Çerkez Ethem: Başlarda vatan ve millet için yeri tutulmaz
hizmetler vermiş , cephede büyük başarılar göstermiş, fakat düzenli orduya
geçme kararı alındığında tamamen zıt fikirleri benimsemiş ve zararlı olmuş bir
çete reisi.
Doktor Haydar Bey: Dünya Savaşında Yüzbaşı rütbesiyle görev yapmış
ve milli mücadele yıllarında Kuvayı Milliye’ye büyük hizmetler vermiş bir
asker.
Ali Emmi: Kurtuluşu Kuvayı Milliye’de gören ve çok büyük
fedakarlıklarda bulunan yaşlı bir vatandaş.

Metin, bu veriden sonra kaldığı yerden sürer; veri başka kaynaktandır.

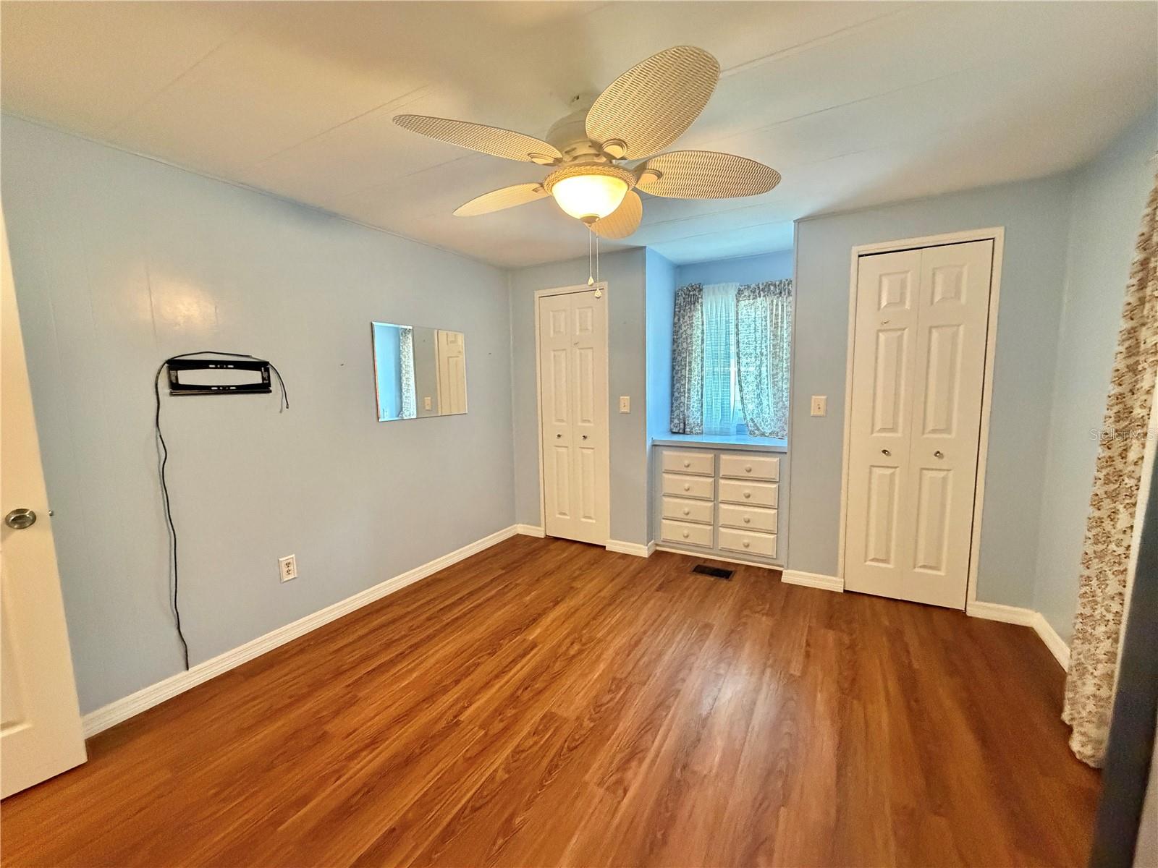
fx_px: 468
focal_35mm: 14
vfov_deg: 85.7
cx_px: 579
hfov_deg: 102.1
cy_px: 434
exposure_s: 1/60
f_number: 2.2
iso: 640
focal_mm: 2.22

KİTAP HAKKINDA ŞAHSİ GÖRÜŞLER
Türk
Toplumunun verdiği en büyük milli mücadele örneği olan bağımsızlık ve Kurtuluş
Savaşı en gerçekçi biçimiyle bize ufacık bir parçasıyla yansıtılmıştır.Dönemin
zorlukları , şartları ve kişilerin fedakarlıkları abartısız biçimde
anlatılmıştır.Zafere olan inanç ve halkın dayanışması en çarpıcı biçimiyle
yansıtılmış ve kitapta adı geçen kişiler , binlerce benzerleri gibi verdikleri
üstün mücadelelerle gelecek günleri hazırlamışlardır.
KİTABIN
YAZARI HAKKINDA BİLGİ
2 Eylül 1918 tarihinde Akşehir'de doğdu. İlk ve ortaokulu
Akşehir'de okudu. İstanbul Lisesinin yatılı kısmında okurken bu lisenin yatılı
kısmının kapatılması üzerine kaydını Konya Lisesi'ne aldırdı ve liseyi burada
bitirdi. (1936). ). Lise yıllarında Tarık Nazım müstear ismiyle hikaye ve
şiirler yazmaya başlayan Tarık Buğra, İstanbul Üniversitesi Tıp ve Hukuk
fakültelerinde bir süre okuduktan sonra kaydolduğu Edebiyat Fakültesi Türk Dili
Edebiyatı Bölümünün son sınıfında ayrıldı. Askerlik hizmetinden sonra Şişli
Terakki Lisesinde muallim muavini olarak işe başladı.
Aldığı yoğun iş teklifleriyle basın hayatına atılma konusunda
cesareti artan Tarık Buğra, Akşehir'e dönerek Nasrettin Hoca gazetesini çıkardı (26 Temmuz 1949-28 Haziran 1952). Milliyet gazetesi, Vatan, Yeni İstanbul gazetesi (1952- 1956), Yol Dergisi (1968) ve Tercüman gazetesinde
(1970-1976) sanat sayfaları düzenledi, fıkralar yazdı, yazı işleri müdürlüğü
yaptı. Hisar dergisi ve Türkiye gazetesinde de yazan Tarık Buğra, 26 Şubat 1994
tarihinde İstanbul'da öldü.
ESERLERİ
Bu Çağın Adı, Dönemeçte, Osmancık, Gençliğim Eyvah, Küçük Ağa,
İbiş'in Dünyası, Firavun İmanı, Yarın Diye Bir şey Yoktur, Siyah Kehribar,
Politika Dışı, Yağmur Beklerken, Yalnızlar.